Botswana Wants Trophy Hunting

By Joe Goergen

A recent publication by SCIF partners at the Okavango Research Institute highlights the importance of engaging local people in wildlife management decisions. The paper, published in the Journal of Sustainable Tourism, was led by Dr. Joseph Mbaiwa, Professor of Tourism Studies and Director of the institute, an internationally renowned academic center affiliated with the University of Botswana.

Whose voice matters in policy debates around trophy hunting, wildlife conservation, and sustainable development? Botswana’s five-year hunting moratorium in 2014 and subsequent reopening in 2019, while a disaster for the industry and rural communities, offers a full circle case study for analyzing this question.

The authors detail the various stakeholder groups interested in Botswana’s hunting reform including local communities, the private hunting industry, government authorities, photographic tourism sector, and anti-hunting Western public. Botswana’s previous Administration closed hunting under pressure from anti-hunting NGOs and the premise that photo-tourism was the solution. That never happened, and community livelihoods were destroyed overnight. In fact, most of the prime wildlife areas continue to be monopolized by large multinational photographic safari companies that exclude local people and are known to have high rates of revenue leakage.

Luckily, Botswana’s new leadership understood the importance of bringing communities to the table and listened to the Kgotla meetings happening across the country. President Masisi and his government lifted the hunting ban after a lengthy consultation process. Now villages in the Chobe Enclave and elsewhere in Ngamiland for example, pioneers in trophy hunting, are once again benefiting from their wildlife.

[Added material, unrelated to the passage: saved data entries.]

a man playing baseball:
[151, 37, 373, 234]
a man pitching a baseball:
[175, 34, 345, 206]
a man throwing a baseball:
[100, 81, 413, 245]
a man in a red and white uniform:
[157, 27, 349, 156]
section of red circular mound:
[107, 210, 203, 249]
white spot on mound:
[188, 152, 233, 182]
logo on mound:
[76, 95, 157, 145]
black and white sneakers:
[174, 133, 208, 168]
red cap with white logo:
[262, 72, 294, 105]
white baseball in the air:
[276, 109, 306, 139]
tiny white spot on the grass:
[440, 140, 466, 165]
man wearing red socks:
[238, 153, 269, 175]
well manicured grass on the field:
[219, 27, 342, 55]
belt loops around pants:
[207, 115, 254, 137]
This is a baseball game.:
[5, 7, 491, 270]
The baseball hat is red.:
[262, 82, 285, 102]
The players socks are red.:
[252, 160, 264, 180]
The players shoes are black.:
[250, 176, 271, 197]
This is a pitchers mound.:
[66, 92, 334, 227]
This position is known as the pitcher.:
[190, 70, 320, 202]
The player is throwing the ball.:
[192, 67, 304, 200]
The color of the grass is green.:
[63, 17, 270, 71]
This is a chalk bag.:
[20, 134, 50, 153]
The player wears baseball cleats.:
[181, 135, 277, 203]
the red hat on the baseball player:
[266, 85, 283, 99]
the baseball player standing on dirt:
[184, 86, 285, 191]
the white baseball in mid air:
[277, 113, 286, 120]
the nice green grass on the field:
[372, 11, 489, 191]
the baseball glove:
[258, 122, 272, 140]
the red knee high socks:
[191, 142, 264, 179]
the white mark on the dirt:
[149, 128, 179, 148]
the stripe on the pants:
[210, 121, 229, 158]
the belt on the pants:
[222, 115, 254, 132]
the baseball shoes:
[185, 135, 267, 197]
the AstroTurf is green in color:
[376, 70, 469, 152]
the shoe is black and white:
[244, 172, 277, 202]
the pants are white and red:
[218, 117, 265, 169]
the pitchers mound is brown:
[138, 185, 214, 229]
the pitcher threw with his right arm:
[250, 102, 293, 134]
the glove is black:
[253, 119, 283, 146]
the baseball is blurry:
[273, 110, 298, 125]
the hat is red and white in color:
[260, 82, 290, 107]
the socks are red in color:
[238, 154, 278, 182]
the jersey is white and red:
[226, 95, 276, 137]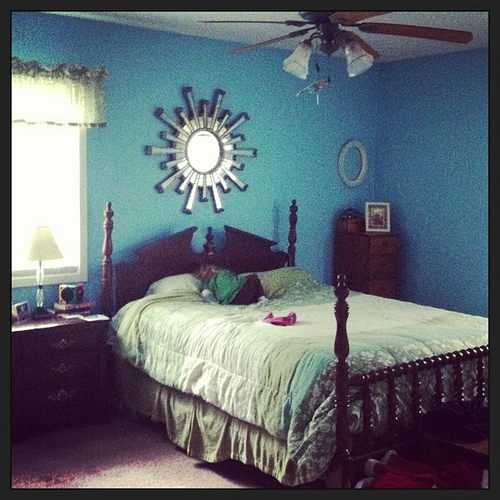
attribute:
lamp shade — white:
[22, 220, 77, 263]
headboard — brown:
[86, 181, 336, 306]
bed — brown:
[98, 194, 487, 489]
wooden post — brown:
[333, 272, 355, 463]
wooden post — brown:
[356, 381, 379, 444]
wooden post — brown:
[383, 376, 400, 427]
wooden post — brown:
[433, 365, 445, 412]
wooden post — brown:
[408, 371, 422, 426]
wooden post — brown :
[360, 381, 374, 453]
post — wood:
[99, 201, 118, 426]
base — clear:
[29, 268, 72, 328]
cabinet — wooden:
[322, 199, 411, 294]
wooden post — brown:
[98, 199, 118, 309]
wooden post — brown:
[287, 197, 302, 267]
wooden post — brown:
[332, 268, 354, 363]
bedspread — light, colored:
[164, 284, 283, 408]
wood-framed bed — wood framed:
[95, 194, 497, 415]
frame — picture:
[364, 200, 394, 238]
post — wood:
[281, 194, 303, 256]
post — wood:
[287, 192, 297, 268]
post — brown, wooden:
[329, 270, 369, 472]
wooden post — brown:
[386, 380, 403, 422]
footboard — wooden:
[356, 335, 486, 455]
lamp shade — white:
[10, 222, 66, 267]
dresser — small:
[331, 207, 408, 297]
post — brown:
[100, 200, 118, 313]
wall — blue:
[13, 12, 373, 344]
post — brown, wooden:
[322, 262, 354, 462]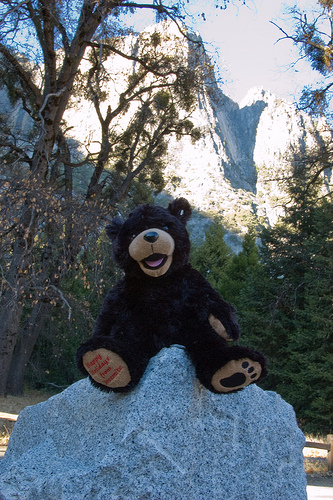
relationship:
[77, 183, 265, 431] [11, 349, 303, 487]
bear on rock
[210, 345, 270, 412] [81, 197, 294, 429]
paw on bear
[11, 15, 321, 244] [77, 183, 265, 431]
mountains behind bear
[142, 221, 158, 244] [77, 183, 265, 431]
nose on bear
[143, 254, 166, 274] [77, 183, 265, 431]
tongue on bear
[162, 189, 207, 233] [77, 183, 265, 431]
ear on bear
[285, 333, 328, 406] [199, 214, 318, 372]
leaf on tree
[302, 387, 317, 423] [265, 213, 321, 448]
leaf on tree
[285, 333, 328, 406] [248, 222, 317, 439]
leaf on tree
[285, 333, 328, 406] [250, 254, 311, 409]
leaf on tree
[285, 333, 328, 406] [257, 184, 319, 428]
leaf on tree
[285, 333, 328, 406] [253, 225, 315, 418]
leaf on tree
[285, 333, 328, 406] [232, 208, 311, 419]
leaf on tree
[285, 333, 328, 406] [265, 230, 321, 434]
leaf on tree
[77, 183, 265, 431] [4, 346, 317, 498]
bear on rock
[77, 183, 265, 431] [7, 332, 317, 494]
bear on rock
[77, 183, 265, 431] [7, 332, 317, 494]
bear sitting on rock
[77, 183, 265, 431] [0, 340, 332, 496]
bear sitting on rock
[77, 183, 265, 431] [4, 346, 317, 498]
bear sitting on rock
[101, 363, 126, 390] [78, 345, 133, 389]
word on sole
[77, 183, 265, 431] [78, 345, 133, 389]
bear has sole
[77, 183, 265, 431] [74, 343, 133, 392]
bear has sole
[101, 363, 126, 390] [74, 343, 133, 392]
word on sole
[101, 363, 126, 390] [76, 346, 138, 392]
word on sole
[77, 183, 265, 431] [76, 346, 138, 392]
bear has sole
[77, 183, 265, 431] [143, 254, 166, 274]
bear has tongue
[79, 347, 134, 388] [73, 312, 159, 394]
bottom of leg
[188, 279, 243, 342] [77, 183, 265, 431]
arm of bear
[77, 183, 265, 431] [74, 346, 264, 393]
bear with paws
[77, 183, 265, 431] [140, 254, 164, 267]
bear with tongue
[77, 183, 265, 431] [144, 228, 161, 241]
bear with nose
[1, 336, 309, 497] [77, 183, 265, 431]
boulder under bear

The primary finding of the research article is that local Batswana want hunting in their areas, but they also want non-consumptive tourism too, and this shouldn’t be surprising. People want a diversity of income sources to maximize benefits from wildlife in their communal areas.

One respondent was quoted saying, “hunting should be allowed because it is part of our culture, modified to become trophy hunting through the CBNRM program”.

Despite the public’s one size fits all mindset, trophy hunting and photo-tourism are complementary, and African wildlife managers should employ both industries over space and time as a strategy to fund community-based conservation. Yes, photographic is productive in areas of high wildlife density, while hunting can operate in buffer zones. In this way, we can begin to build a more robust wildlife economy with significant poverty alleviation and healthier conservation systems for both people and wildlife.

SCIF’s team saw this firsthand with their recent visit to community areas in northern Botswana. Some community trusts are using income from the new hunting season to maintain high-end photographic lodges or build middle market self-catering campsites. Hunting and photo-tourism is not a one versus the other debate. Wildlife conservation should be less about the influence of public opinion and more focused on community-based land use planning.

Unfortunately, the Global North is forcing its anti-hunting dogmatism on Africa in what the literature now calls “eco-colonialism”, ignoring the voices of poor marginalized communities in the public discourse contrary to the contemporary movement of rights-based cultural inclusivity. The publication argues that the issue of ethics may actually be reversed, and that it is unethical to oppose Botswana’s will to manage its own wildlife and sustainably develop through trophy hunting.